My intention (which has worked so far) was for the large amount of OSR energy to be used to good effect in comb building. As it's my first year I don't want the added hassle of OSR honey extraction just yet. Only draw back so far is the AS that swarmed, so now I don't have a spare hive for AS if required. Due to the position of the prime swarm that left i.e. in the bottom of a twiggy bush, most of the bees were left free flying and went back (I think) to their original hive, as I had put Queeny and about two handfulls of bees into my spare hive.
As an emergency measure, if I had a cast to deal with, could I dump the swarmed bees into a spare super box minus frames, on top of newspaper on top of the spare hive with original queen? Bearing in mind the bees are all former colony sisters?
 
What is the best way to proceed?

Are the bees you would intend to dump atop newspaper to merge queenless?
just a couple of cups full of bees, it may work as a method of merging, you could perhaps give them a few super frames to hang onto as there work they way to merging.
The bee keeping dilemma, more kit!

James
 
My intention (which has worked so far) was for the large amount of OSR energy to be used to good effect in comb building. As it's my first year I don't want the added hassle of OSR honey extraction just yet. Only draw back so far is the AS that swarmed, so now I don't have a spare hive for AS if required. Due to the position of the prime swarm that left i.e. in the bottom of a twiggy bush, most of the bees were left free flying and went back (I think) to their original hive, as I had put Queeny and about two handfulls of bees into my spare hive.
As an emergency measure, if I had a cast to deal with, could I dump the swarmed bees into a spare super box minus frames, on top of newspaper on top of the spare hive with original queen? Bearing in mind the bees are all former colony sisters?

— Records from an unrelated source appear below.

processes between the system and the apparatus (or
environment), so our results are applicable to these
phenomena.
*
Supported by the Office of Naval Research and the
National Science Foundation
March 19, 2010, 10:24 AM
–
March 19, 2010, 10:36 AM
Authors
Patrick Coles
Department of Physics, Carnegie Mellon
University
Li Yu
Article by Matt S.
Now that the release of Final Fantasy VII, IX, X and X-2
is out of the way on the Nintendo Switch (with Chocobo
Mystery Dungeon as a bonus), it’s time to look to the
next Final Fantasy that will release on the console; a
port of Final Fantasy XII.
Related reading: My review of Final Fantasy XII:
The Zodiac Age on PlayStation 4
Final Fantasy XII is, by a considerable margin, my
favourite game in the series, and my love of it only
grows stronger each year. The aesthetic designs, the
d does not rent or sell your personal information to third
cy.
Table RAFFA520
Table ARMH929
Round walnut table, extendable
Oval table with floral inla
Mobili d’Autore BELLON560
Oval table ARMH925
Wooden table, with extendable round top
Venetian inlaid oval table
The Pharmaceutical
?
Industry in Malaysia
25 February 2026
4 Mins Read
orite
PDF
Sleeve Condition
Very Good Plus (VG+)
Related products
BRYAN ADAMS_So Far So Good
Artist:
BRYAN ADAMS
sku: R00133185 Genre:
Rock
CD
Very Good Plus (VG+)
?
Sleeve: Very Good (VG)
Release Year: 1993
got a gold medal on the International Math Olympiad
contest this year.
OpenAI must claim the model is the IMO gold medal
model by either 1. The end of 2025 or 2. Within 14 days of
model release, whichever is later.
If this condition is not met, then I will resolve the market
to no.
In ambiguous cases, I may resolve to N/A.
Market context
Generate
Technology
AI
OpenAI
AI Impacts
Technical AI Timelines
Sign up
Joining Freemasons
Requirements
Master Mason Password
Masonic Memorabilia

I would say extracting any honey is NEVER a hassle. It is such a shame that some beekeepers look down on OSR based honey.

Either you have very big hands or there are not enough bees to survive with the queen in that spare hive!! (Full size hive?)

Are you a member of your local BKA? You could really do with someone experienced to have a look and advise you locally.
 
What I was referring to with regard to OSR honey extraction is the "hassle" of granulated honey going hard in the combs if super removal is not timed exactly, as mentioned by various other people on the forum.
I was using the model for OSR management as mentioned by Alan Campion in his excellent book "Bees at the bottom of the garden" and the chapter "living with rape".
 
And OSR honey sweet but not so tasty.
I would rather do without... patience produces the best honey. Harvest once...'him indoors' does notice EVERYWHERE gets sooooooooooo sticky then, so one hit job!